Material for this task:
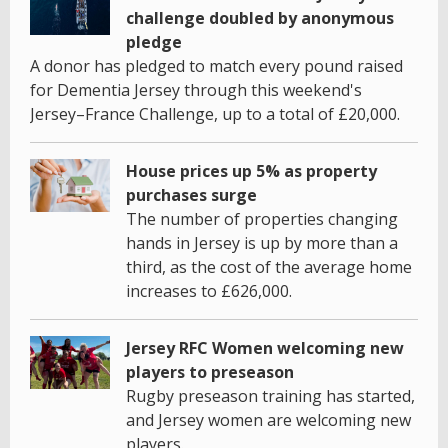
challenge doubled by anonymous
pledge
A donor has pledged to match every pound raised
for Dementia Jersey through this weekend's
Jersey–France Challenge, up to a total of £20,000.
House prices up 5% as property
purchases surge
The number of properties changing
hands in Jersey is up by more than a
third, as the cost of the average home
increases to £626,000.
Jersey RFC Women welcoming new
players to preseason
Rugby preseason training has started,
and Jersey women are welcoming new
players.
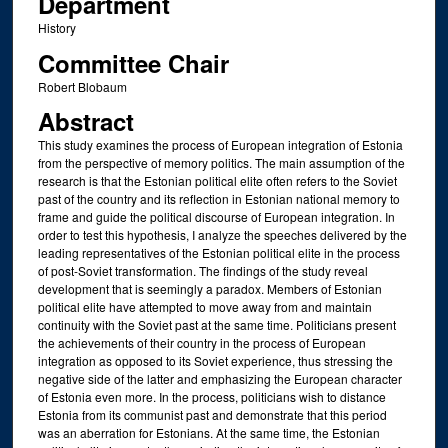
Department
History
Committee Chair
Robert Blobaum
Abstract
This study examines the process of European integration of Estonia
from the perspective of memory politics. The main assumption of the
research is that the Estonian political elite often refers to the Soviet
past of the country and its reflection in Estonian national memory to
frame and guide the political discourse of European integration. In
order to test this hypothesis, I analyze the speeches delivered by the
leading representatives of the Estonian political elite in the process
of post-Soviet transformation. The findings of the study reveal
development that is seemingly a paradox. Members of Estonian
political elite have attempted to move away from and maintain
continuity with the Soviet past at the same time. Politicians present
the achievements of their country in the process of European
integration as opposed to its Soviet experience, thus stressing the
negative side of the latter and emphasizing the European character
of Estonia even more. In the process, politicians wish to distance
Estonia from its communist past and demonstrate that this period
was an aberration for Estonians. At the same time, the Estonian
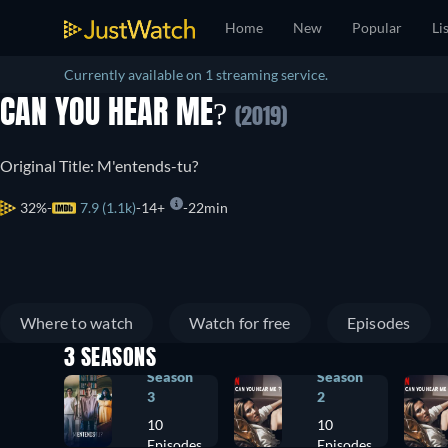
Home
New
Popular
Li
Currently available on 1 streaming service.
CAN YOU HEAR ME?
(2019)
Original Title: M'entends-tu?
32%
7.9 (1.1k)
14+
22min
Where to watch
Watch for free
Episodes
3 SEASONS
Season
Season
3
2
10
10
Episodes
Episodes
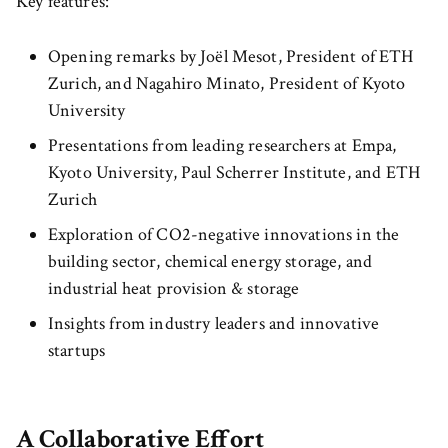
Key features:
Opening remarks by Joël Mesot, President of ETH
Zurich, and Nagahiro Minato, President of Kyoto
University
Presentations from leading researchers at Empa,
Kyoto University, Paul Scherrer Institute, and ETH
Zurich
Exploration of CO2-negative innovations in the
building sector, chemical energy storage, and
industrial heat provision & storage
Insights from industry leaders and innovative
startups
A Collaborative Effort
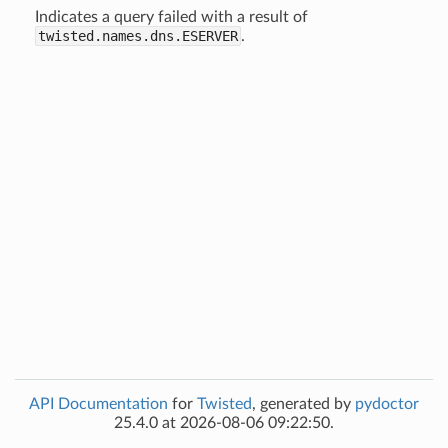
Indicates a query failed with a result of
twisted.names.dns.ESERVER
.
API Documentation
for
Twisted
, generated by
pydoctor
25.4.0 at 2026-08-06 09:22:50.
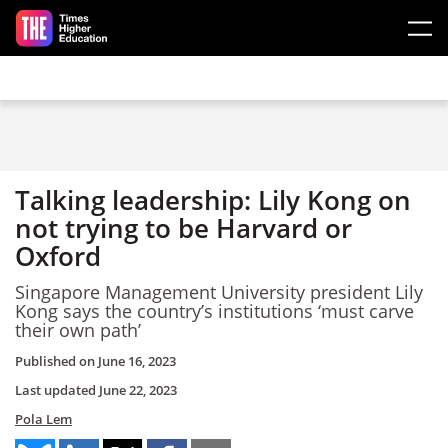
Skip to main content
Talking leadership: Lily Kong on
not trying to be Harvard or
Oxford
Singapore Management University president Lily
Kong says the country’s institutions ‘must carve
their own path’
Published on
June 16, 2023
Last updated
June 22, 2023
Pola Lem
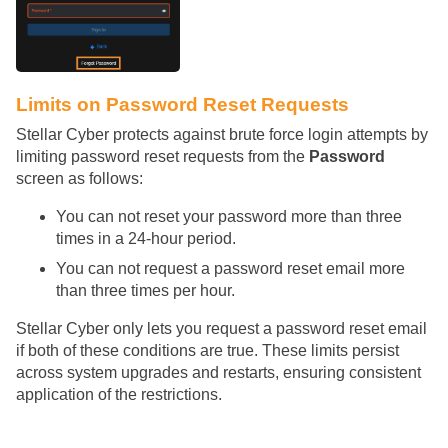
Limits on Password Reset Requests
Stellar Cyber
protects against brute force login attempts by
limiting password reset requests from the
Password
screen as follows:
You can not reset your password more than three
times in a 24-hour period.
You can not request a password reset email more
than three times per hour.
Stellar Cyber
only lets you request a password reset email
if both of these conditions are true. These limits persist
across system upgrades and restarts, ensuring consistent
application of the restrictions.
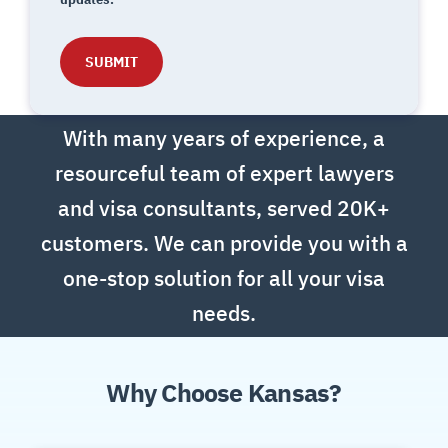
With many years of experience, a
resourceful team of expert lawyers
and visa consultants, s
erved 20K+
customers. W
e can provide you with a
one-stop solution for all your visa
needs.
Why Choose Kansas?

Exercise:
Using the records above, report each line with the string "Kong".

Exercise answer:
Talking leadership: Lily Kong on
Kong says the country’s institutions ‘must carve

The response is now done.